Oxidation state/number is the charge left on the central atom, when all the bonding pairs of electrons are broken with the charge assigned to the more electronegative atom.

#### Explanation:

Redox chemistry is conceived to occur on the basis of addition OR subtraction of electrons. Typically, an element in a compound or complex (or the element itself) is assigned an oxidation number. The sum of the oxidation numbers always equals the charge on the ion.

I will consider a few simple examples: $M n {O}_{4}^{-}$, and $C {r}_{2} {O}_{7}^{2 -}$.

TO begin, elemental oxygen, ${O}_{2}$, has a ZERO oxidation number. Typically it reacts to give the oxide, ${O}^{2 -}$. We conceive that the oxygen molecule has picked up 4 electrons to give $2 \times {O}^{2 -}$. From where does it get the electrons? Well, of course from the metal, the which formally LOSES electrons upon oxidation.
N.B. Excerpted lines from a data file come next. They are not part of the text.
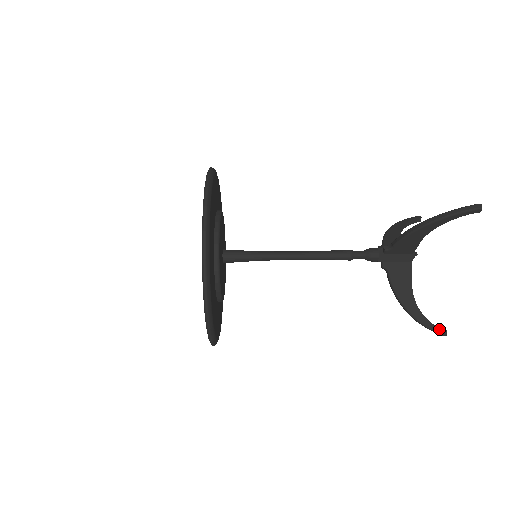
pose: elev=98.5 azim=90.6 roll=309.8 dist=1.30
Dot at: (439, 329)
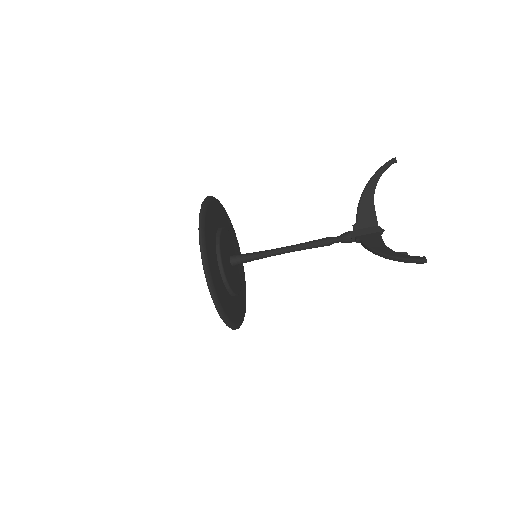
Dot at: occluded
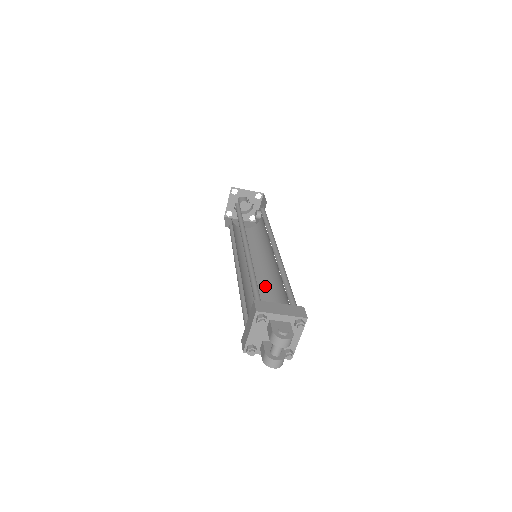
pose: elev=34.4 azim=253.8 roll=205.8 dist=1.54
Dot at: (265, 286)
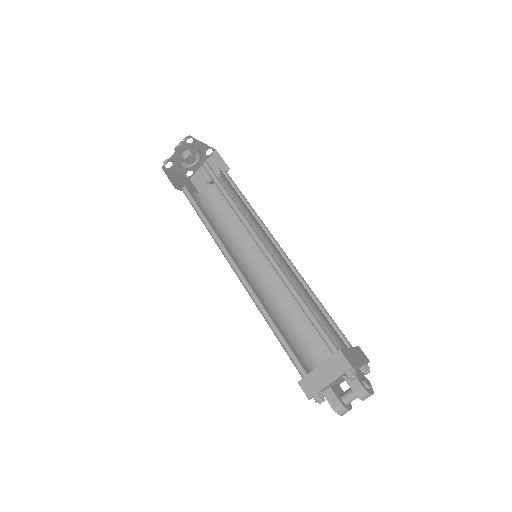
Dot at: (268, 295)
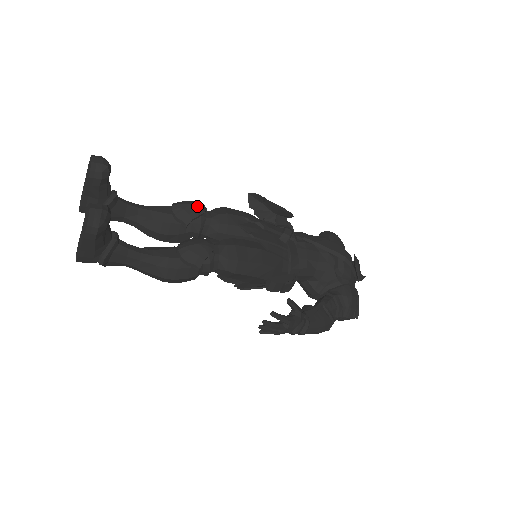
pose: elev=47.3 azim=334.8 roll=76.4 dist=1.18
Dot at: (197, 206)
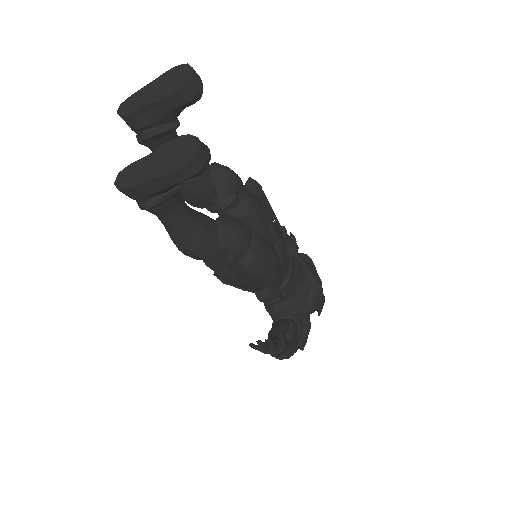
Dot at: (239, 180)
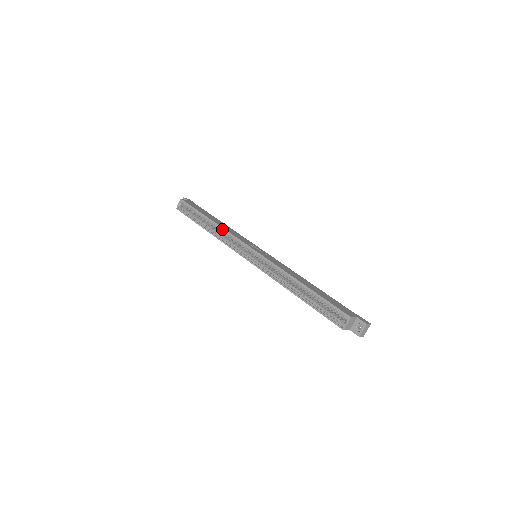
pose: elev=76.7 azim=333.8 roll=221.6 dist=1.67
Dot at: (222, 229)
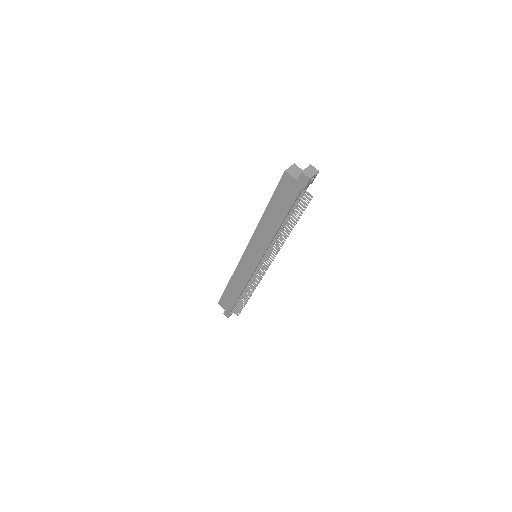
Dot at: occluded
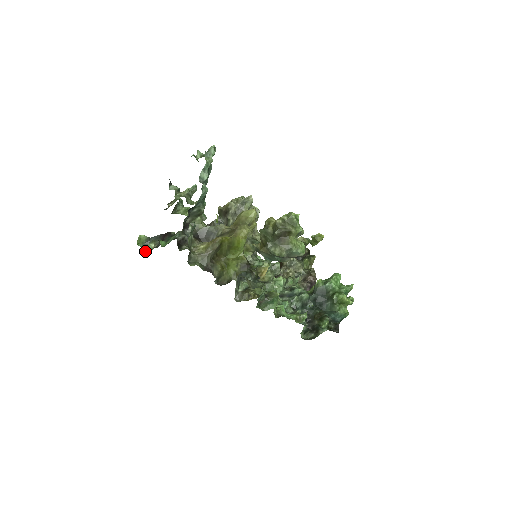
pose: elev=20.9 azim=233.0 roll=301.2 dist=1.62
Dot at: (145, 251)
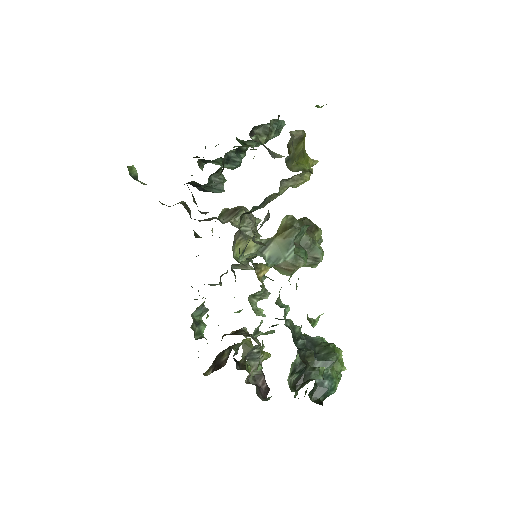
Dot at: occluded
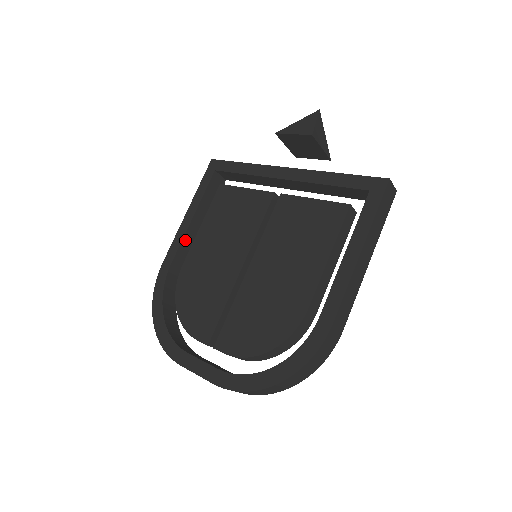
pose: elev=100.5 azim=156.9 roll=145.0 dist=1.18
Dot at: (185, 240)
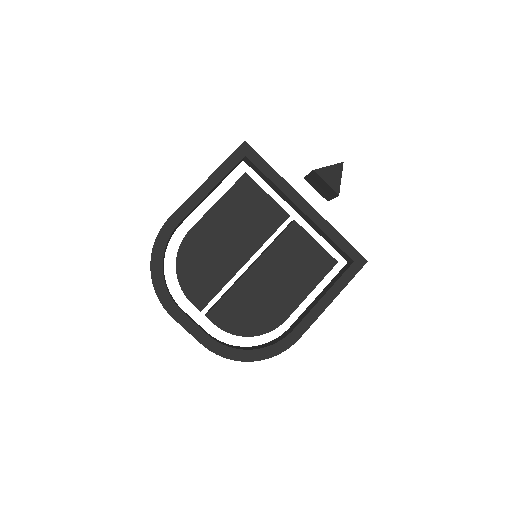
Dot at: (197, 205)
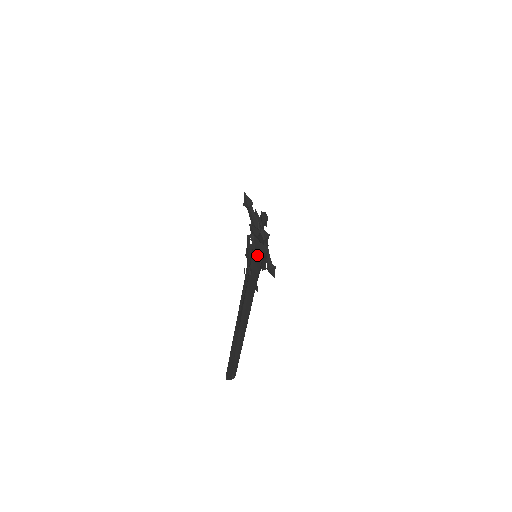
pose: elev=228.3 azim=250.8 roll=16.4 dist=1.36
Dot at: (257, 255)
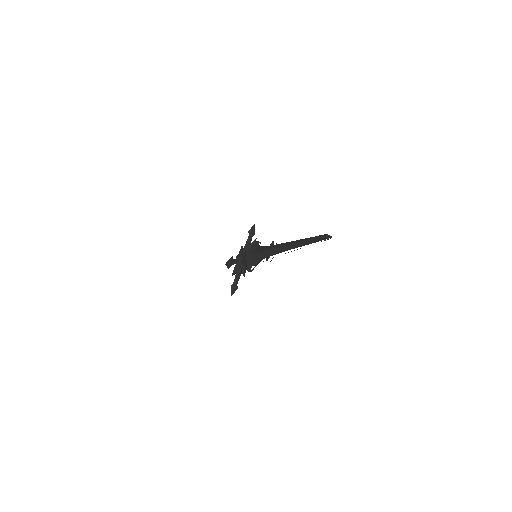
Dot at: occluded
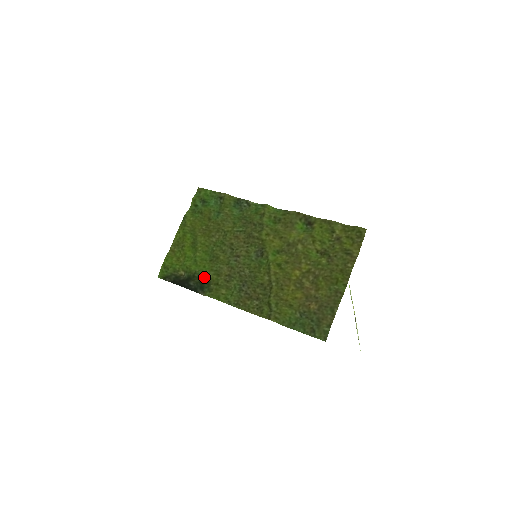
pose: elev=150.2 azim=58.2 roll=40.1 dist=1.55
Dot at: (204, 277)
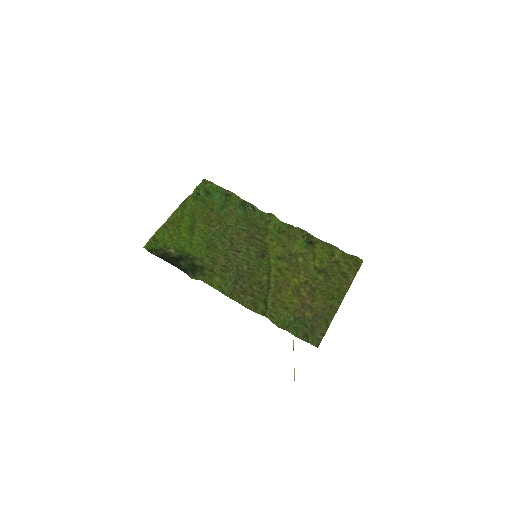
Dot at: (199, 261)
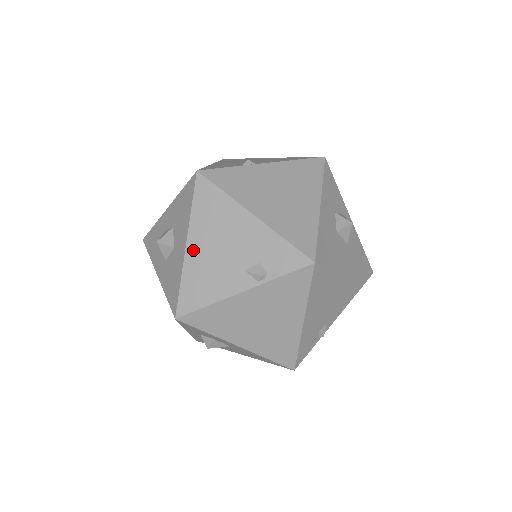
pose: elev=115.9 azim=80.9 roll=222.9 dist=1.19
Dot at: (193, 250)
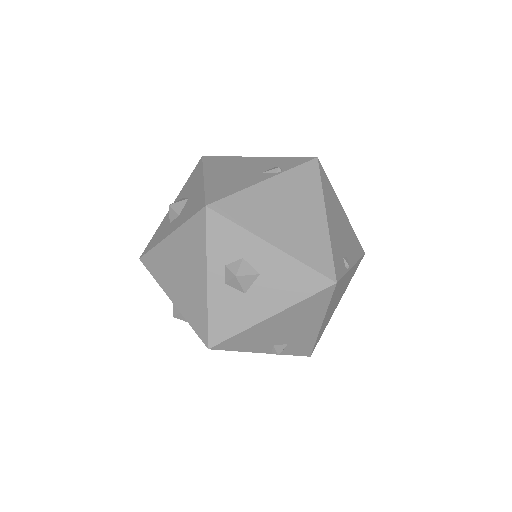
Dot at: (211, 178)
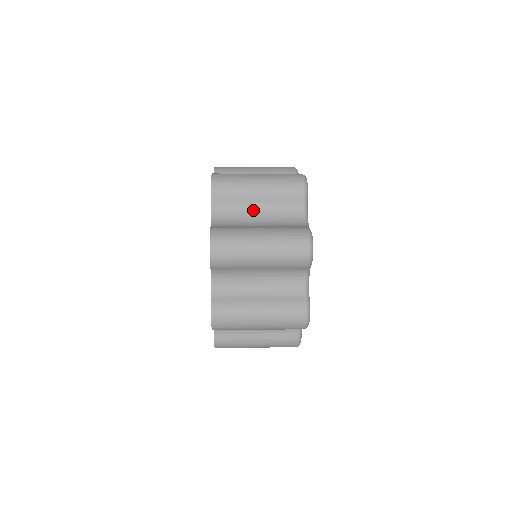
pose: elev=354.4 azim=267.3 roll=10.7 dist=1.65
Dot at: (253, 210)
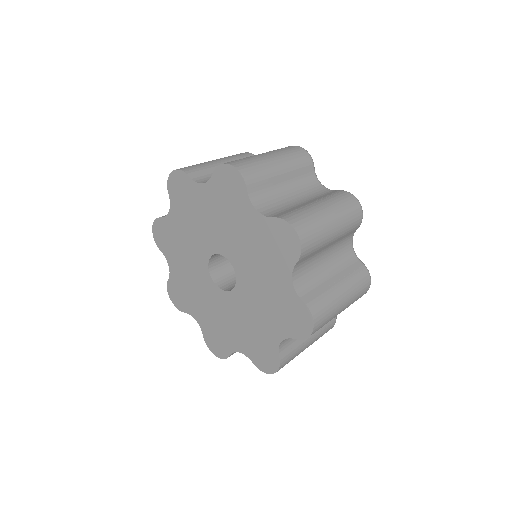
Dot at: (283, 191)
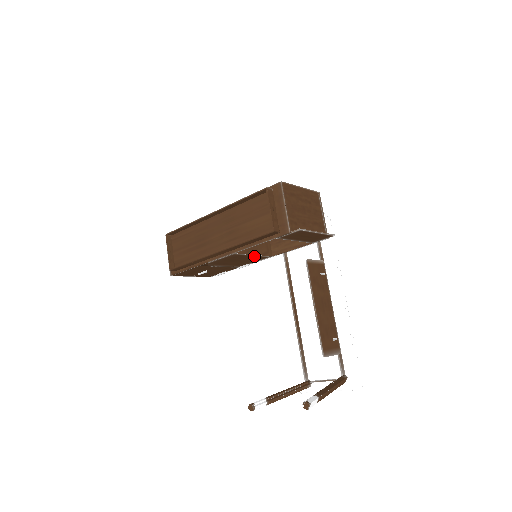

Thus for $M n {O}_{4}^{-}$, the oxidation numbers of $M n$ and of $O$ must sum to $- 1$, the charge on the ion. Thus $M {n}_{\text{ON}} + 4 \times \left(- 2\right)$ $=$ $- 1$. So $M {n}_{\text{ON}}$, the oxidation number of the metal is clearly $+ V I I$ (typically we use Roman numerals to specify the oxidation number).

And likewise for $C {r}_{2} {O}_{7}^{2 -}$, $2 \times C {r}_{\text{ON}} + 7 \times \left(- 2\right) = - 2$. It does not take too much arithmetic to work out that $C {r}_{\text{ON}} = + V I$.